Problem -
Below are the records; copy exactly the stretch from the line containing "1: (665, 155)" through the line containing "18: (920, 184)", both ends included, and nothing else.

Material to process -

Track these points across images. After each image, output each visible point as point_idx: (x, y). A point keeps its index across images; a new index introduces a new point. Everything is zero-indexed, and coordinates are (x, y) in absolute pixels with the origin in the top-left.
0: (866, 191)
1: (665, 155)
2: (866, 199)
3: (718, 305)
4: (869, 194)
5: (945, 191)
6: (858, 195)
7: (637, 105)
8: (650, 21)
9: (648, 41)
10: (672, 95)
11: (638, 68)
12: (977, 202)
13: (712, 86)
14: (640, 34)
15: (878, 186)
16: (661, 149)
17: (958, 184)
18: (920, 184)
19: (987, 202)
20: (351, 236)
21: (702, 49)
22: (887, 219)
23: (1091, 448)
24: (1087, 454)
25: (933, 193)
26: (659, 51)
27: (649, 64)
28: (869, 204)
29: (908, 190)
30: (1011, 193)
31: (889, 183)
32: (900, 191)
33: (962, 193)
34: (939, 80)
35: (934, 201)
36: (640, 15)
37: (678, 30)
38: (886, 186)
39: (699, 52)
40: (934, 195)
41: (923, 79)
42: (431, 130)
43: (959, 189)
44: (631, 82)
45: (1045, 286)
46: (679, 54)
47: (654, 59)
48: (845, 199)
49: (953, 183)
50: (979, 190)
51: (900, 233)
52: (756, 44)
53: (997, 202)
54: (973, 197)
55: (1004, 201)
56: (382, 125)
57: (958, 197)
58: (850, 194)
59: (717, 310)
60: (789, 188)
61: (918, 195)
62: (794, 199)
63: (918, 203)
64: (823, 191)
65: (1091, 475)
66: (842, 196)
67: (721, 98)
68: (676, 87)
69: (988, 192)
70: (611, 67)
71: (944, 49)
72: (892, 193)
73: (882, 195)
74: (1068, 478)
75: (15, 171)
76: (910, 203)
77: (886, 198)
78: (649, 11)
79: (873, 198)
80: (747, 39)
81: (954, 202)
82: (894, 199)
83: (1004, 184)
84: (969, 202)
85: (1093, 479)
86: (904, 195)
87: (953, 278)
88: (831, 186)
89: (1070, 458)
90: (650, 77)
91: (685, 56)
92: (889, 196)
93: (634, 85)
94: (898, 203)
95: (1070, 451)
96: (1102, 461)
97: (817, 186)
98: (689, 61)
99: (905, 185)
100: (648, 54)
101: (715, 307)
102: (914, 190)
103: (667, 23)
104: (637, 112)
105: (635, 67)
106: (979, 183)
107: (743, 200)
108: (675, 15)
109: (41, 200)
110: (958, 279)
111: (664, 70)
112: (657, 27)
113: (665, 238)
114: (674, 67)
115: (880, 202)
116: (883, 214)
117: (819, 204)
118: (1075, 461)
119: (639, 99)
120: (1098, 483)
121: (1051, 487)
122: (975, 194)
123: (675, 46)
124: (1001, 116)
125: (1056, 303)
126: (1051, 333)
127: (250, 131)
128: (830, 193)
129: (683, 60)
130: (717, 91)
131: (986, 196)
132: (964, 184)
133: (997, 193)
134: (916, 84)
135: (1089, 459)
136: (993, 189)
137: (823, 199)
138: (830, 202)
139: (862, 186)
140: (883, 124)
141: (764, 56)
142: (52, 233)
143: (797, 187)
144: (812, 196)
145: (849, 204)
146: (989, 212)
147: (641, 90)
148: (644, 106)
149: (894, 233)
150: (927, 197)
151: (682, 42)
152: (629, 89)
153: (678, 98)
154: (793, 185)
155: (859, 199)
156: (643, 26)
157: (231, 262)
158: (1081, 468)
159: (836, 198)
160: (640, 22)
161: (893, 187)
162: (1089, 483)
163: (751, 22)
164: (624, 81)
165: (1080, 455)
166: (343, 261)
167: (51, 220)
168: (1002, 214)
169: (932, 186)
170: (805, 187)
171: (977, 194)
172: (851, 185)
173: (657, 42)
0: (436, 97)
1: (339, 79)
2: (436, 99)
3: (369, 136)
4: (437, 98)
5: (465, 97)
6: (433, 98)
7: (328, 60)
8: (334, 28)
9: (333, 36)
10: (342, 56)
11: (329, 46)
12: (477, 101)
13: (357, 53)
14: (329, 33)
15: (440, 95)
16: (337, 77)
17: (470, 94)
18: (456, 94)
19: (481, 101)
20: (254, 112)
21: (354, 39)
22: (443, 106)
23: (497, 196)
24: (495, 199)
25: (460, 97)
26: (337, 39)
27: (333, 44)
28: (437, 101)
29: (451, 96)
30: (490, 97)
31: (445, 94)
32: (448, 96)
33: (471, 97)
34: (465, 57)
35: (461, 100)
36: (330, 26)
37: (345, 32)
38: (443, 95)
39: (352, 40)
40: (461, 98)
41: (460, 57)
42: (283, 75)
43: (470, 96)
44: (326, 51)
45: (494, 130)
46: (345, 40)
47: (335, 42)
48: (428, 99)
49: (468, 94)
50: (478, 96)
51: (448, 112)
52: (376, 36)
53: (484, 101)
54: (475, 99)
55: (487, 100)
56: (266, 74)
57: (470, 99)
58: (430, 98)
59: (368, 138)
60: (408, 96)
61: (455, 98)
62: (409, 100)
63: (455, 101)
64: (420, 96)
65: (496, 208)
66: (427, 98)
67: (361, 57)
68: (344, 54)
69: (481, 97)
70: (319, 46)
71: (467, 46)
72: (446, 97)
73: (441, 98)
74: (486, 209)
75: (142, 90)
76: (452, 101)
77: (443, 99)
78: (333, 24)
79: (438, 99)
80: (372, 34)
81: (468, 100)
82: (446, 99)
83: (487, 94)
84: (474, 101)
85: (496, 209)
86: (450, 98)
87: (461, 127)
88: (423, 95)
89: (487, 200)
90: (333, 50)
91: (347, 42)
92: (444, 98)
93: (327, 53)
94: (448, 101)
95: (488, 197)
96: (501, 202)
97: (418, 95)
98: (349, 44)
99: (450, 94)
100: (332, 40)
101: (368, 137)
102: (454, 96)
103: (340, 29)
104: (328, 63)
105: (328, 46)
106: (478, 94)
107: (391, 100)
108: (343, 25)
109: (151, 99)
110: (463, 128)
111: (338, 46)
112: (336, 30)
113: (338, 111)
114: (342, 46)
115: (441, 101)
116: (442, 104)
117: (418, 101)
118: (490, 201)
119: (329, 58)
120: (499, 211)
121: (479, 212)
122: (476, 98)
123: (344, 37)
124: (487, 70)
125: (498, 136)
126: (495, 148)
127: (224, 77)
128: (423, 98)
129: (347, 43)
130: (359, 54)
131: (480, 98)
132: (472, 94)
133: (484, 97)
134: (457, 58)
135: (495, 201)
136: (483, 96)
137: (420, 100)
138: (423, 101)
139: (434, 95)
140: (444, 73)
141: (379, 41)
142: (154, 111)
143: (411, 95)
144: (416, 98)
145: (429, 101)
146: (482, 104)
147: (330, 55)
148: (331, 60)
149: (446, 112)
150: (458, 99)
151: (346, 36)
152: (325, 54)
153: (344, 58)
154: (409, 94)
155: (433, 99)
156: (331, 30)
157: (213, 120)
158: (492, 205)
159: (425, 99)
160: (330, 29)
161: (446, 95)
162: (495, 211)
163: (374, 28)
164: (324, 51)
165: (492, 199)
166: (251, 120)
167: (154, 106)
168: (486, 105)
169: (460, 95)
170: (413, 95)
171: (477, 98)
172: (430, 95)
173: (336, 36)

--

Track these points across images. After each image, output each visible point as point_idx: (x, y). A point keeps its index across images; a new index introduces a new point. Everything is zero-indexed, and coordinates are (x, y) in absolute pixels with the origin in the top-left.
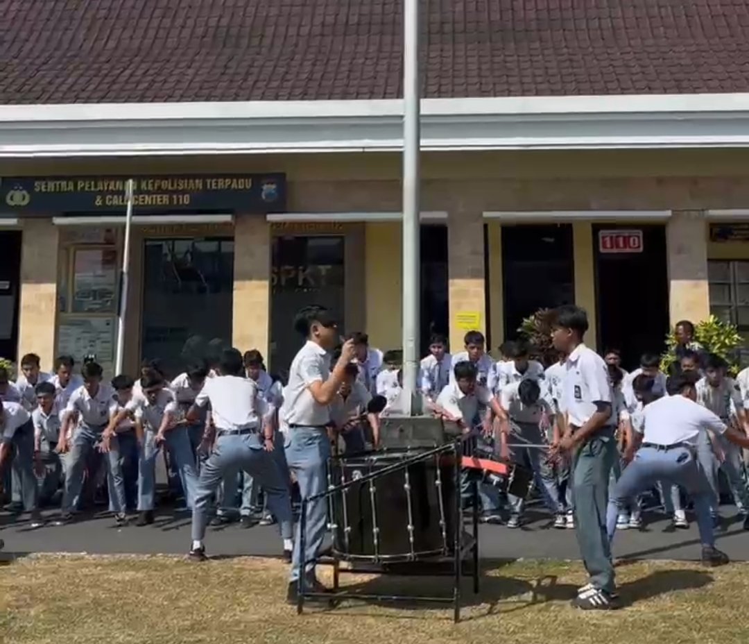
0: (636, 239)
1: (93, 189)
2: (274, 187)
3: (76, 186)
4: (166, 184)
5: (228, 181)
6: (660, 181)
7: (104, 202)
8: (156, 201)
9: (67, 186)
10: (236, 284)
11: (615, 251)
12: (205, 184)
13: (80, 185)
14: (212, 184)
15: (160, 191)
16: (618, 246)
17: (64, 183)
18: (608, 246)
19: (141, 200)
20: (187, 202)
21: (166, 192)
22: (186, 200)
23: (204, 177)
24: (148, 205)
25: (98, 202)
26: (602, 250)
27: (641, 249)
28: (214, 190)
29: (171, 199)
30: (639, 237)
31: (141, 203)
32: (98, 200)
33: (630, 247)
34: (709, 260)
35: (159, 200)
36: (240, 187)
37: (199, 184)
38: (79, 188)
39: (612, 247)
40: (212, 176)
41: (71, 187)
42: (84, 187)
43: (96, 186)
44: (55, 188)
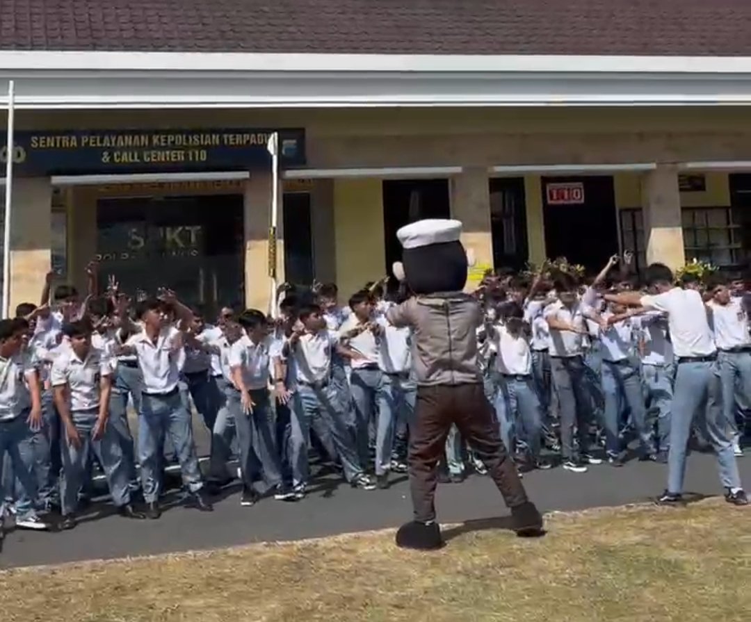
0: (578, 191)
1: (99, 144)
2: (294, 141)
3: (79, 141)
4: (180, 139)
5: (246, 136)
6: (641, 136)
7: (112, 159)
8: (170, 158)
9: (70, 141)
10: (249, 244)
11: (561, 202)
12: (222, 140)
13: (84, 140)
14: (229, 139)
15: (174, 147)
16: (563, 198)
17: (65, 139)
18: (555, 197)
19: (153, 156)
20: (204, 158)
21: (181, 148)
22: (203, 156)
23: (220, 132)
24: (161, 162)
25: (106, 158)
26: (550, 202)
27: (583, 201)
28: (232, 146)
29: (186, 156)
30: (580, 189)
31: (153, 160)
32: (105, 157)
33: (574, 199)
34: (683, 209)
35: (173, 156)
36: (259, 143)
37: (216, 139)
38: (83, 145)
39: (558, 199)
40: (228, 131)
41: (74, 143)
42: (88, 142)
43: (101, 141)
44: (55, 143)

Your response -
1: (665, 155)
2: (866, 199)
3: (718, 305)
4: (869, 194)
5: (945, 191)
6: (858, 195)
7: (637, 105)
8: (650, 21)
9: (648, 41)
10: (672, 95)
11: (638, 68)
12: (977, 202)
13: (712, 86)
14: (640, 34)
15: (878, 186)
16: (661, 149)
17: (958, 184)
18: (920, 184)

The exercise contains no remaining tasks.